As a proof-of-concept, we have developed Cojac-grind, a first quick-and-dirty prototype of a Valgrind tool that detects a wide subset of the anomalies described for Cojac, on integers (16, 32, 64 bits), and floating-points (32, 64 bits). Like other Valgrind tools, Cojac-grind takes an executable Linux program as a parameter (Figure 2 shows an example).
prompt$ valgrind --tool=cojac HelloCojac ==22322== Cojac-0.0.1, the Cojac-grind numerical problem sniffer ==22322== Cojac: Precision, AddF64 at 0x8048EFB: demoFunc (HelloCojac.c:280) ==22322== Cojac: Infinity, AddF64 at 0x8048F01: demoFunc (HelloCojac.c:281) ==22322== Cojac: Precision, SubF64 at 0x8048F0C: demoFunc (HelloCojac.c:282) ==22322== Cojac: NaN, DivF64 at 0x8048F15: demoFunc (HelloCojac.c:283) ==22322== Cojac: DivByZero, DivF64 at 0x8048F1E: demoFunc (HelloCojac.c:284) ==22322== Cojac: DivByZero, DivF64 at 0x8048F27: demoFunc (HelloCojac.c:285) ==22322== Cojac: DivByZero, DivF64 at 0x8048F30: demoFunc (HelloCojac.c:286) ==22322== Cojac: Cancellation, AddF64 at 0x8048F44: demoFunc (HelloCojac.c:287) ==22322== Cojac: Overflow, Add32 at 0x8048FA0: demoFunc (HelloCojac.c:294) ==22322== Cojac: Overflow, Mul32 at 0x8048FAB: demoFunc (HelloCojac.c:295) ==22322== Cojac: Overflow, Sub32 at 0x8048FB2: demoFunc (HelloCojac.c:296) ==22322== Cojac: Overflow, Mul32 at 0x8048FBD: demoFunc (HelloCojac.c:297) ==22322== Cojac: Overflow, Sub32 at 0x8048FC7: demoFunc (HelloCojac.c:300) ==22322== Cojac instrumentation statistics: ==22322== Add32 239 Sub16 2 Sub32 79 Mul16 1 ==22322== Mul32 6 32to16 4 AddF64 7 SubF64 5 ==22322== MulF64 2 DivF64 6 ==22322== ERROR SUMMARY: 13 errors from 13 contexts (suppressed: 0 from 0)

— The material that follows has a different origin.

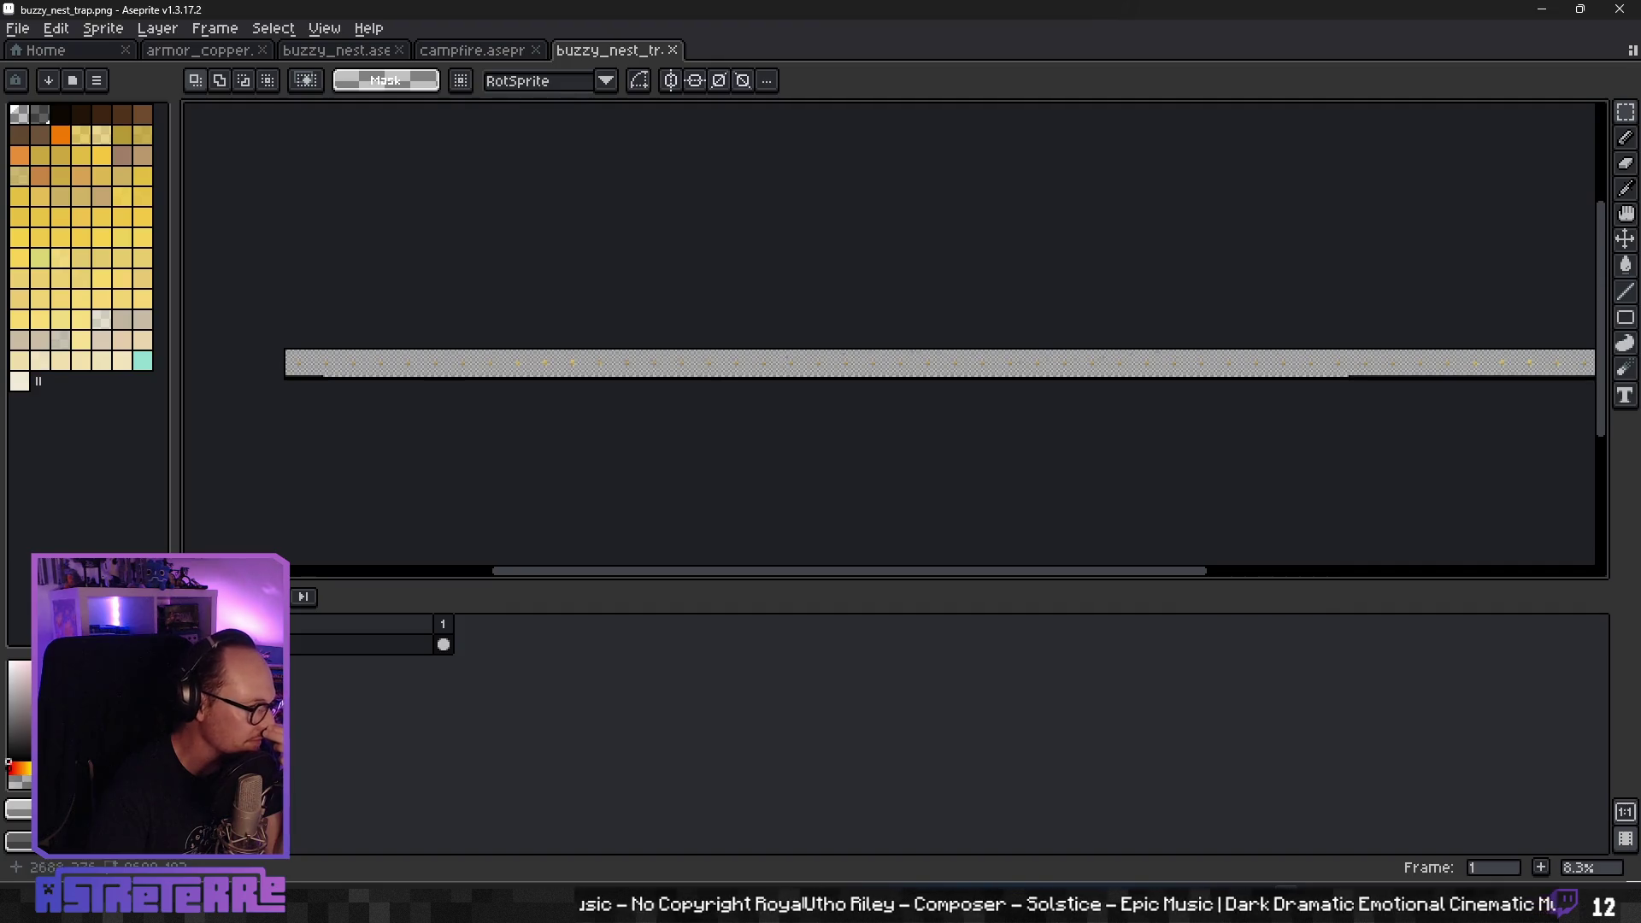
left_click_drag(731, 385, 654, 388)
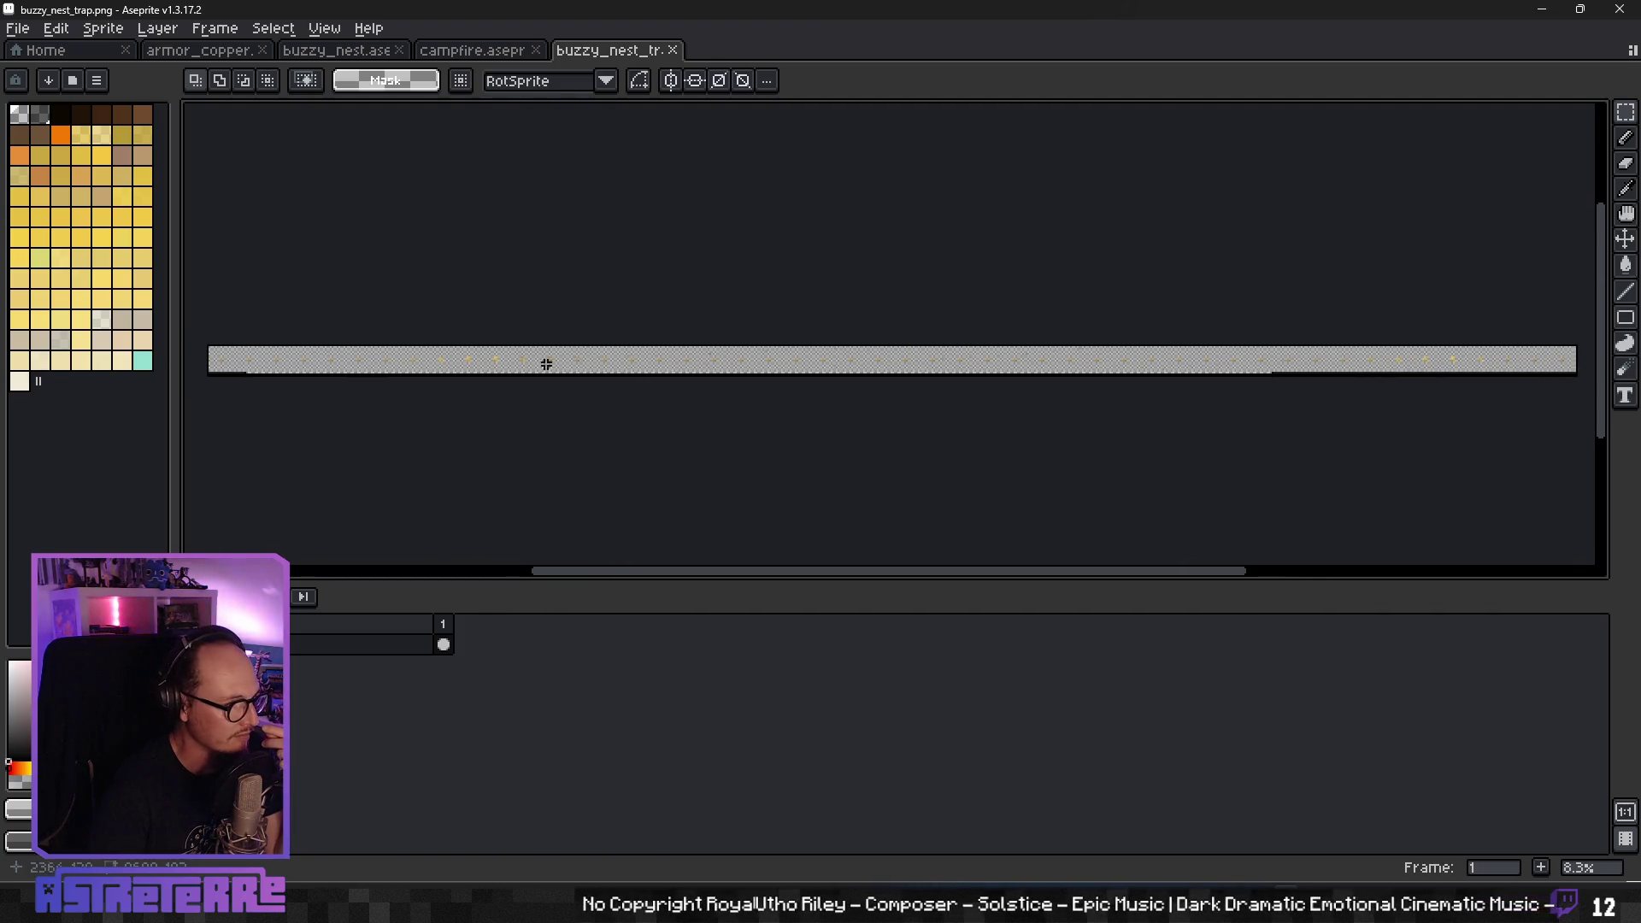
left_click(518, 53)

It is worth mentioning that the "semantic distance" between the source code and the object code is bigger in native code than in Java and its bytecode. This distance causes additional complications for the numerical problem sniffer approach. For instance:
- There are two different 32-bit integer additions in C/C++, corresponding to signed versus unsigned operands. But in the x86 instruction set, they both correspond to a unique machine statement. So there is no way at instrumentation time to detect which phenomenon to watch, unsigned carry or signed overflow. We chose to restrict on signed arithmetic, which leaves the user with an increase of the potentially irrelevant messages.
- On some architectures, the compiler may translate a particular operation (such as one 64-bit
intaddition) into other operations (two 32-bit
intadditions), some of which might erroneously be signalled as suspicious.
Such complications have an undesirable impact on diagnostic accuracy (false positives and false negatives). This suggests that numerical problem sniffing is more relevant when applied on an intermediate language that is closer to the source code. Nevertheless, our Cojac-grind prototype works and can indeed spot numerical problems.